30. Le Comité invite instamment l'État partie à prendre des mesures efficaces, notamment en mettant au point des stratégies et des activités de sensibilisation dans le but de réduire et de prévenir les abandons d'enfants. Il lui recommande en particulier de promouvoir la famille, par le biais de programmes communautaires et de programmes d'assistance sociopsychologique, comme étant le meilleur environnement qui puisse être pour l'enfant et d'aider les parents à garder leurs enfants dans leur foyer. En outre, il lui recommande de prendre des mesures efficaces pour développer et renforcer les soins de remplacement axés sur la famille et de ne placer les enfants en institution qu'en dernier recours.

31. Le Comité recommande à l'État partie de s'attacher à remplir ses engagements en matière de soins de santé primaires en allouant à ce secteur des ressources suffisantes et de veiller à ce que tous les citoyens, en particulier les plus vulnérables, aient accès aux soins de santé. Il lui suggère d'établir des programmes de santé génésique très étendus et de prendre des mesures pour faire en sorte que l'avortement ne soit pas perçu comme une méthode de contraception. Il lui recommande aussi de faire en sorte que les adolescents aient accès à l'éducation en matière de santé génésique ainsi qu'à des programmes de prévention des maladies sexuellement transmissibles, du VIH et du sida. Le Comité recommande à l'État partie de donner aux enfants une information exacte et objective sur la consommation d'alcool et de tabac et de décourager les activités promotionnelles dans ce domaine dans les médias.

32. Le Comité recommande à l'État partie de prendre toutes les mesures voulues pour que les ressources nécessaires soient allouées à la mise en œuvre effective de la loi de 1991 sur l'éducation.

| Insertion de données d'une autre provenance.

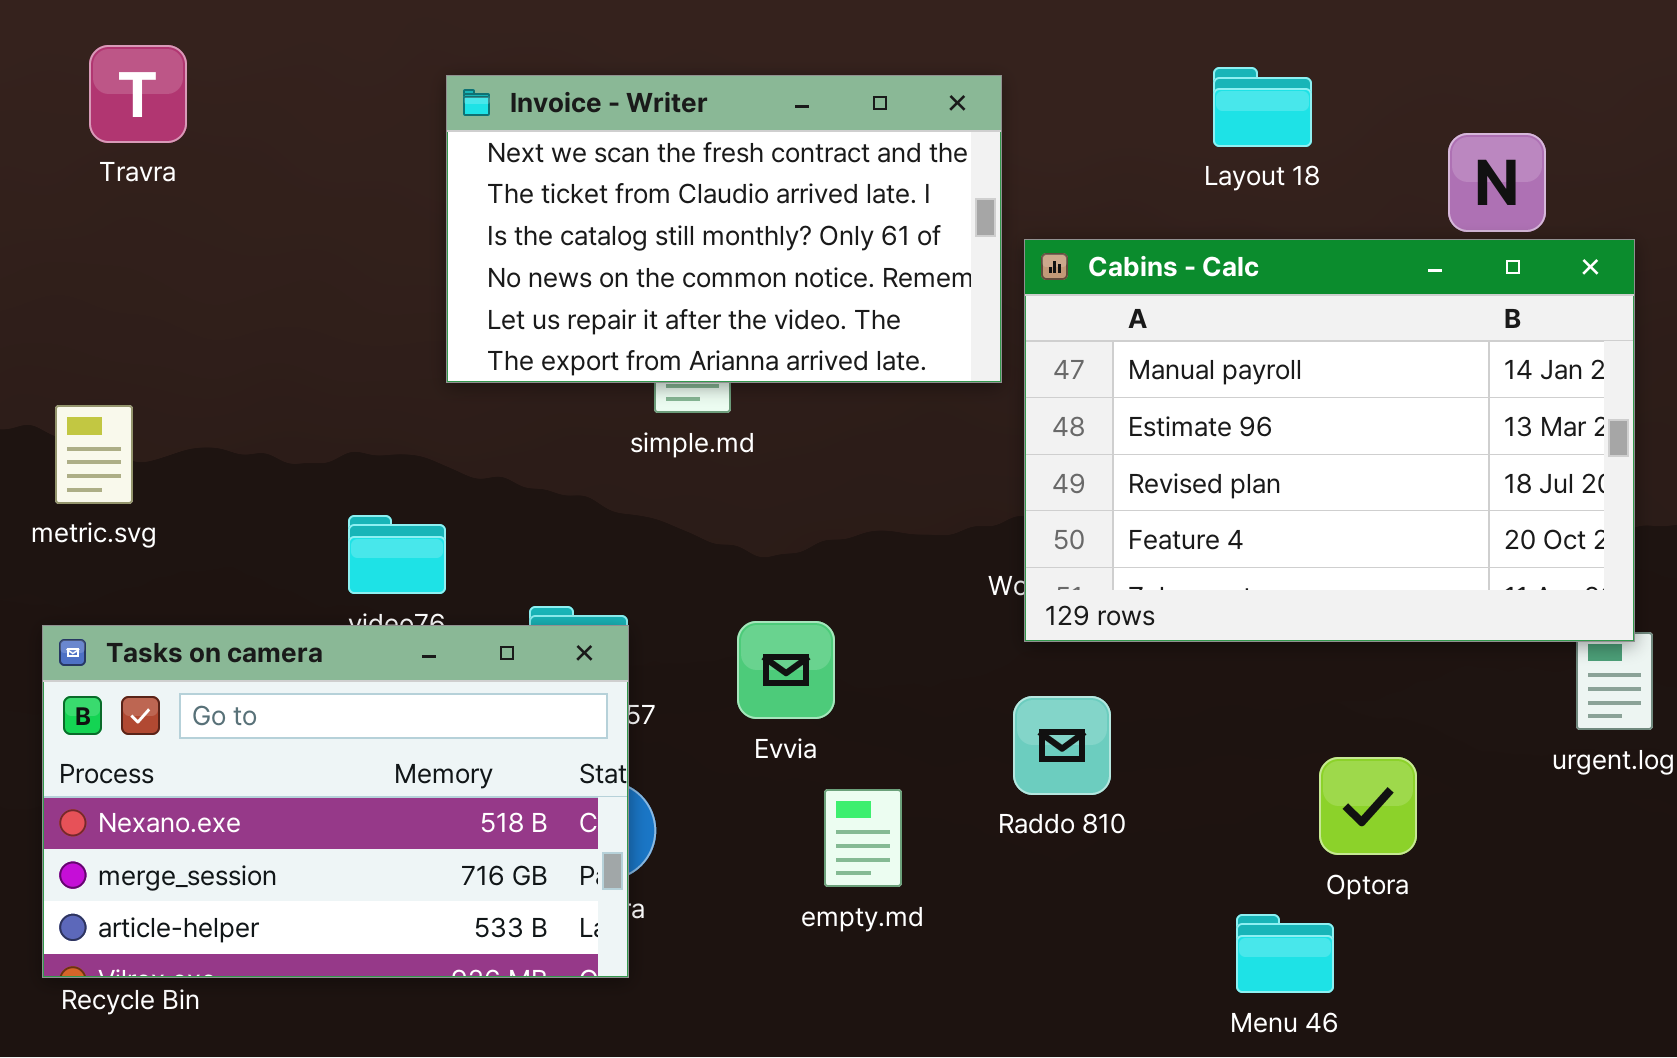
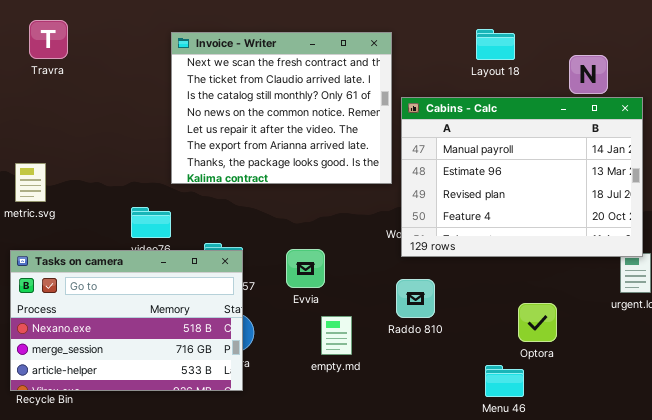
Invoice - Writer: [446,75,1002,383] -> [171,32,392,184], resized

Il lui recommande de tenir dûment compte de ses Observations générales n°11, portant sur les plans d'action dans le domaine de l'éducation primaire, et n°13, relative au droit à l'éducation, ainsi que de l'Observation générale n°1 du Comité des droits de l'enfant, consacrée aux buts de l'éducation, en mettant au point ses politiques d'éducation. Il lui recommande aussi de promouvoir la participation des parents et des communautés, en particulier des minorités ethniques, dans les conseils de direction des écoles, afin d'augmenter les taux d'inscription et de surveiller la qualité de l'éducation.

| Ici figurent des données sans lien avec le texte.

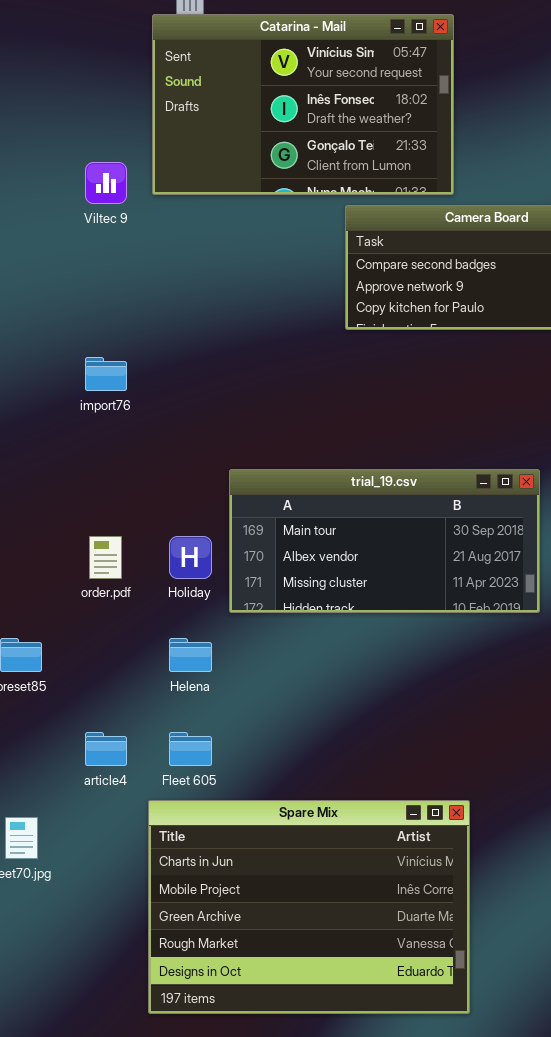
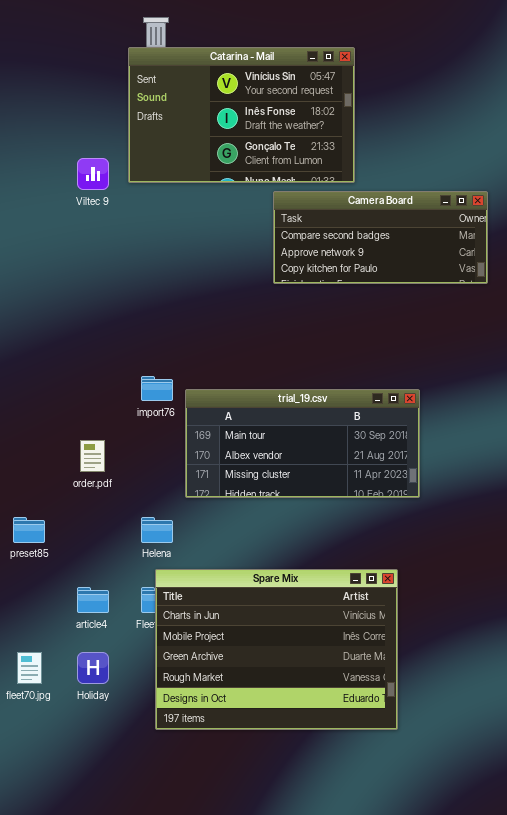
import76: [85,357,127,391] -> [141,376,173,401], moved
Holiday: [169,536,212,579] -> [77,652,109,684], moved
Spare Mix: [148,800,470,1014] -> [155,569,398,730], moved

33. Le Comité encourage l'État partie à envisager de ratifier la Convention de 1951 relative au statut des réfugiés ainsi que le Protocole de 1967 relatif au statut des réfugiés, la Convention de 1954 relative au statut des apatrides et la Convention de 1961 sur la réduction des cas d'apatridie.

34. Le Comité recommande à l'État partie de mettre au point un programme permanent pour la diffusion d'informations sur le contenu du Pacte et sa mise en œuvre au sein de la population, de la société civile, de tous les secteurs et échelons de l'administration. Il lui recommande en outre d'élaborer des programmes de formation systématiques et permanents sur les dispositions du Pacte à l'intention de groupes professionnels, tels que parlementaires, juges, avocats et autorités locales.

35. Enfin, le Comité demande à l'État partie de diffuser largement les présentes observations finales dans la société ukrainienne à tous les niveaux et de l'informer des mesures qu'il aura prises pour appliquer ses recommandations dans son cinquième rapport périodique qui devra être présenté le 30 juin 2006.